From the entries below, reproduce exactly the lines from the one with "(708, 43) none" through the one with "[40,320,142,336] // AmpliGone", both included, without images.

> INPUT MATERIAL
▼

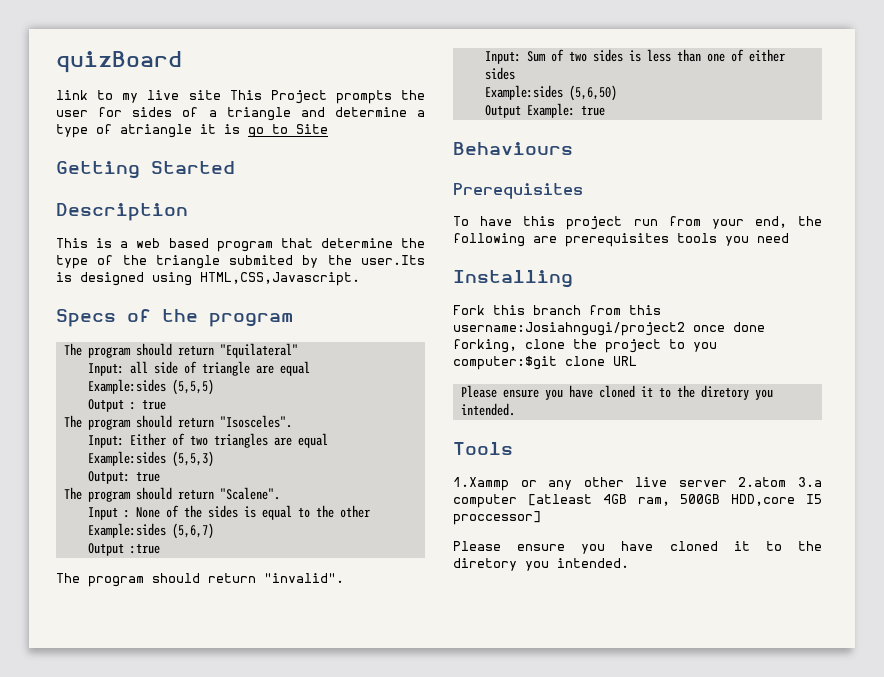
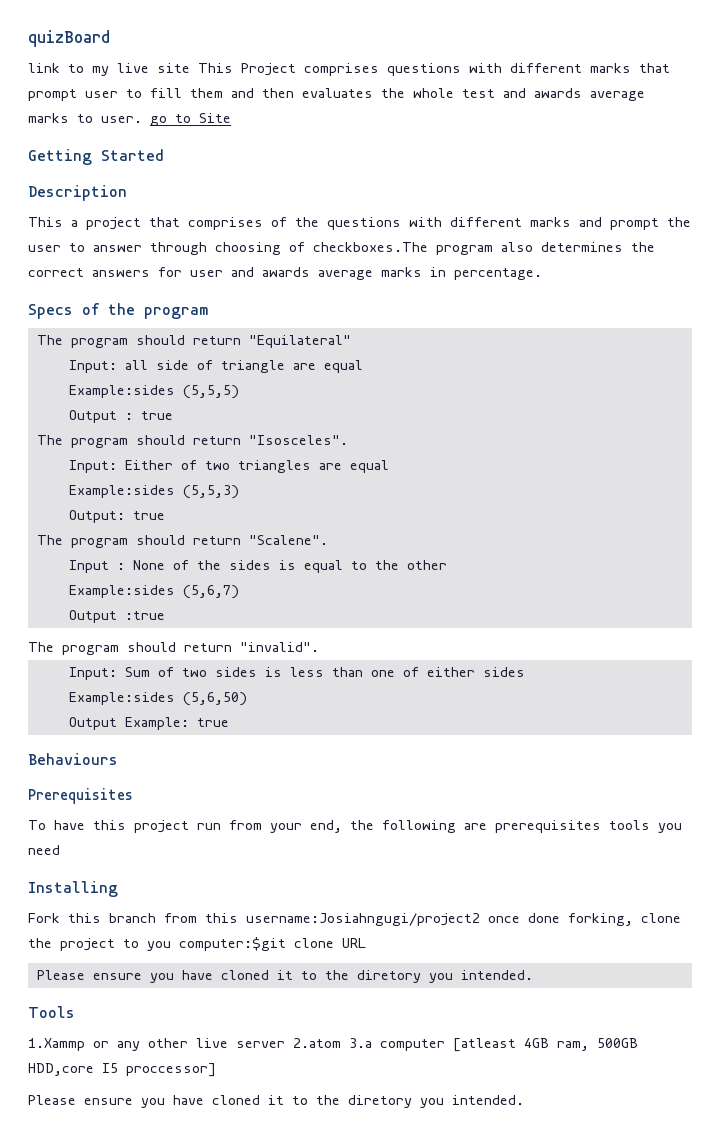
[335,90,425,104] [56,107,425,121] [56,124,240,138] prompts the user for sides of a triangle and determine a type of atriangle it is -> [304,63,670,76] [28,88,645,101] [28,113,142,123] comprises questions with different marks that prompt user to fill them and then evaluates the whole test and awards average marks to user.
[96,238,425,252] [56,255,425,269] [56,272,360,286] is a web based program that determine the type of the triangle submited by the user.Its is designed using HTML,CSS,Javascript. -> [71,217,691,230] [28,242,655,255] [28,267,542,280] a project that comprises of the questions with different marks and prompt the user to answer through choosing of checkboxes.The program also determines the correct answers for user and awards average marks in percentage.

▲
▼

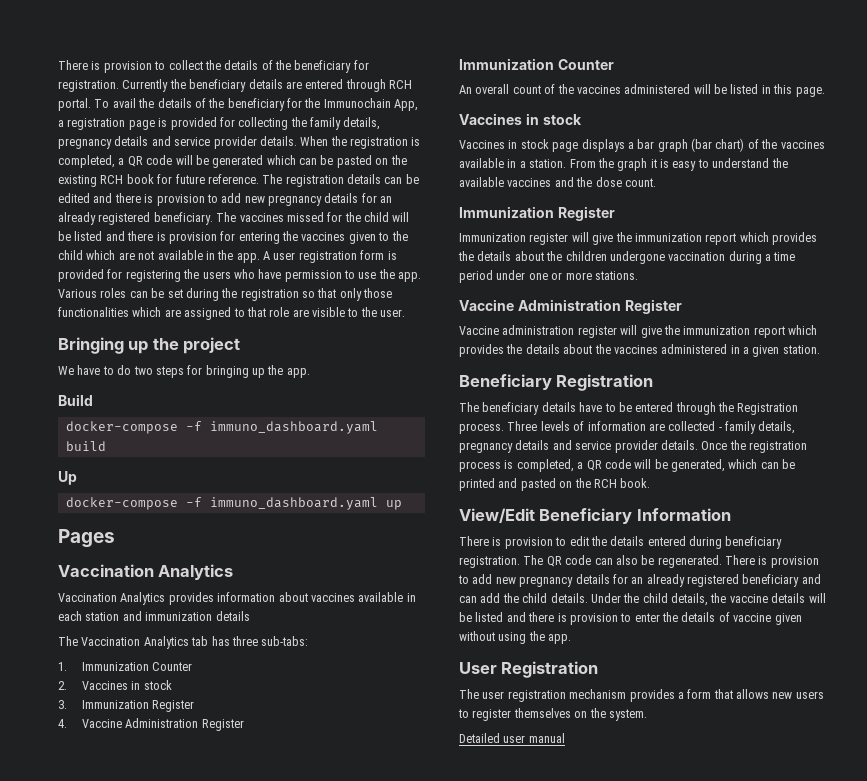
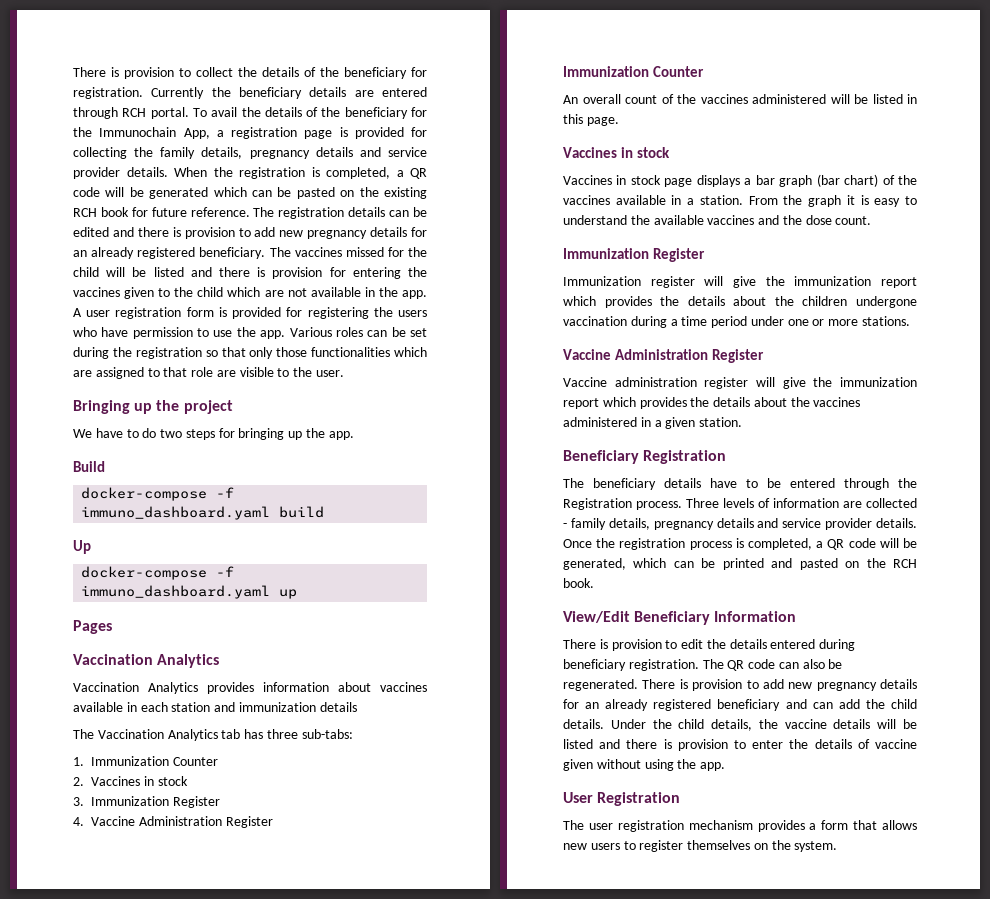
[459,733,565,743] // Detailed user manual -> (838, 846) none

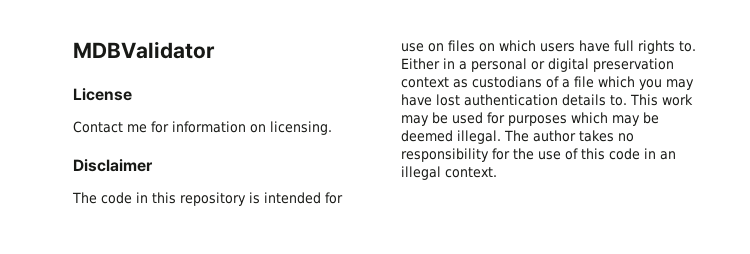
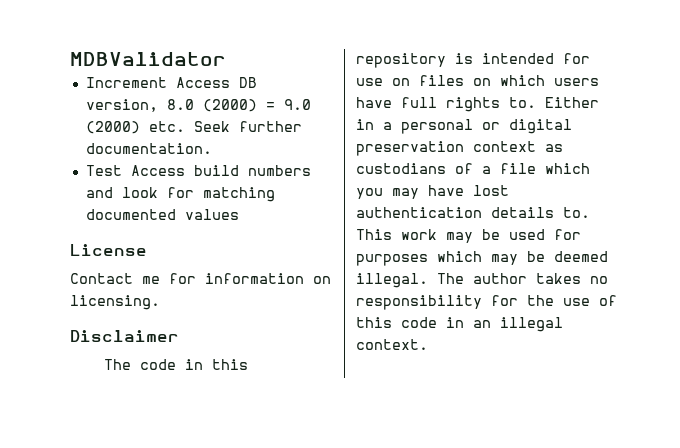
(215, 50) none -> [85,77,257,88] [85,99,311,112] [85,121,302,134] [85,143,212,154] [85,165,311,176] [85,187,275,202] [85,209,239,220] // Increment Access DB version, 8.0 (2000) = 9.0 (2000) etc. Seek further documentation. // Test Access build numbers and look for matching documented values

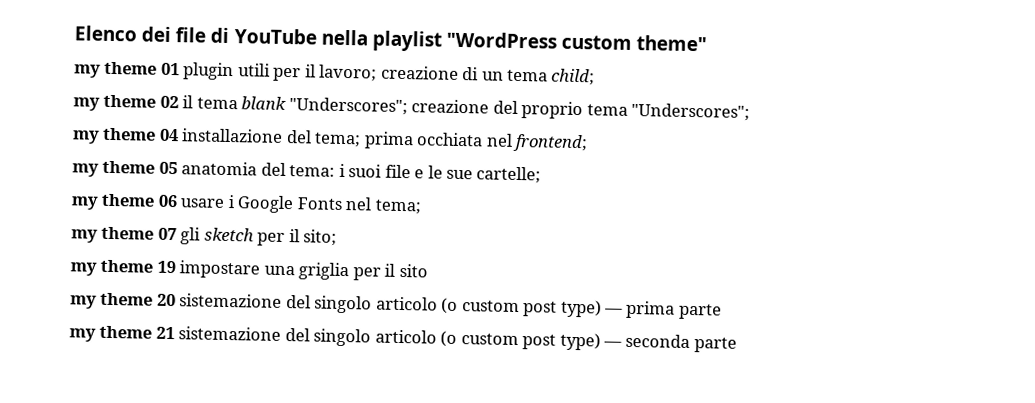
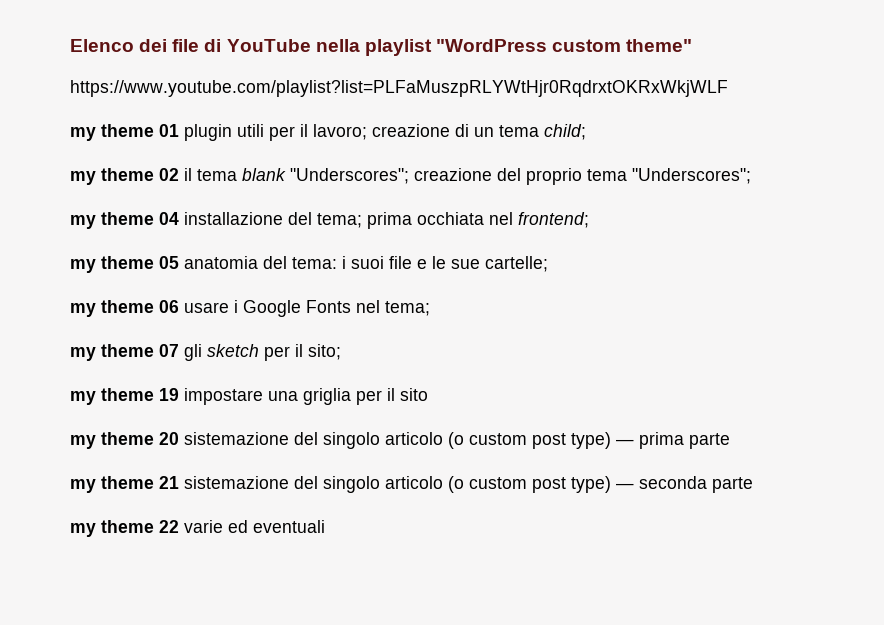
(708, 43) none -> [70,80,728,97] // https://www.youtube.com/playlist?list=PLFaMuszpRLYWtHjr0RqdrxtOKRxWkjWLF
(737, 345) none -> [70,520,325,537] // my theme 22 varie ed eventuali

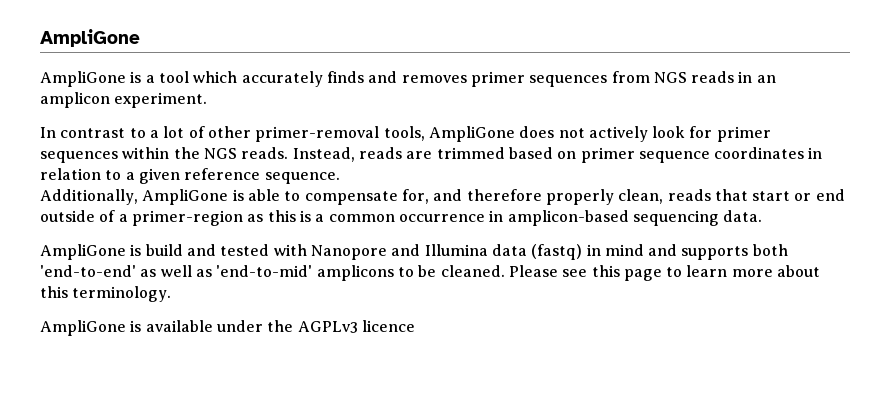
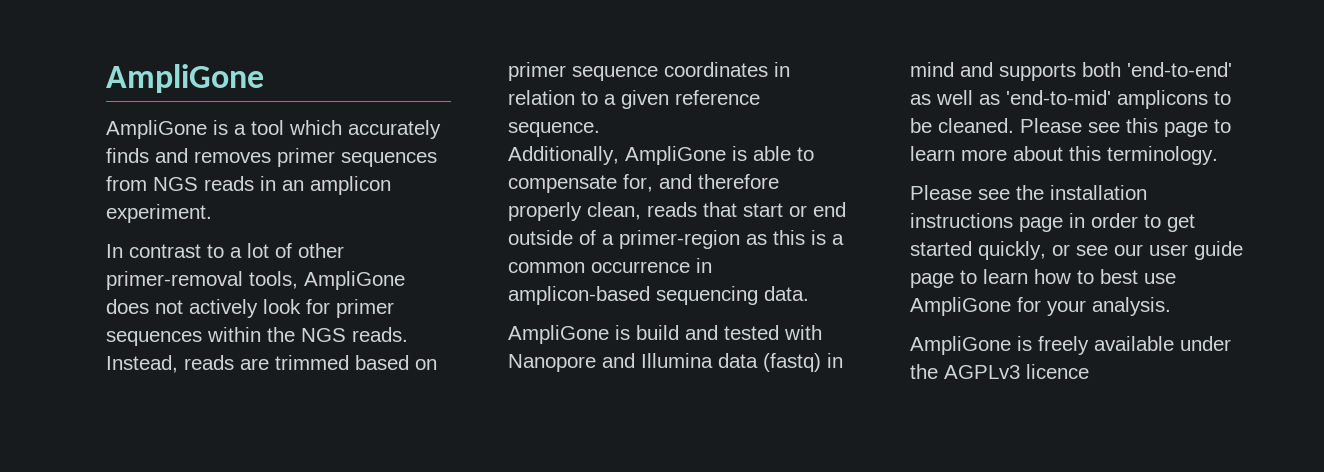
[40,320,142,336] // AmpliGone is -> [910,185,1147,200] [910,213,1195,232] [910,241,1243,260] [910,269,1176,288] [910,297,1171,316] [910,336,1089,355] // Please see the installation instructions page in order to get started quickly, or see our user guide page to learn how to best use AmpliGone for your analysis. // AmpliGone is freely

▲

> FINISHED EXERCISE
(708, 43) none -> [70,80,728,97] // https://www.youtube.com/playlist?list=PLFaMuszpRLYWtHjr0RqdrxtOKRxWkjWLF
(737, 345) none -> [70,520,325,537] // my theme 22 varie ed eventuali

[40,320,142,336] // AmpliGone is -> [910,185,1147,200] [910,213,1195,232] [910,241,1243,260] [910,269,1176,288] [910,297,1171,316] [910,336,1089,355] // Please see the installation instructions page in order to get started quickly, or see our user guide page to learn how to best use AmpliGone for your analysis. // AmpliGone is freely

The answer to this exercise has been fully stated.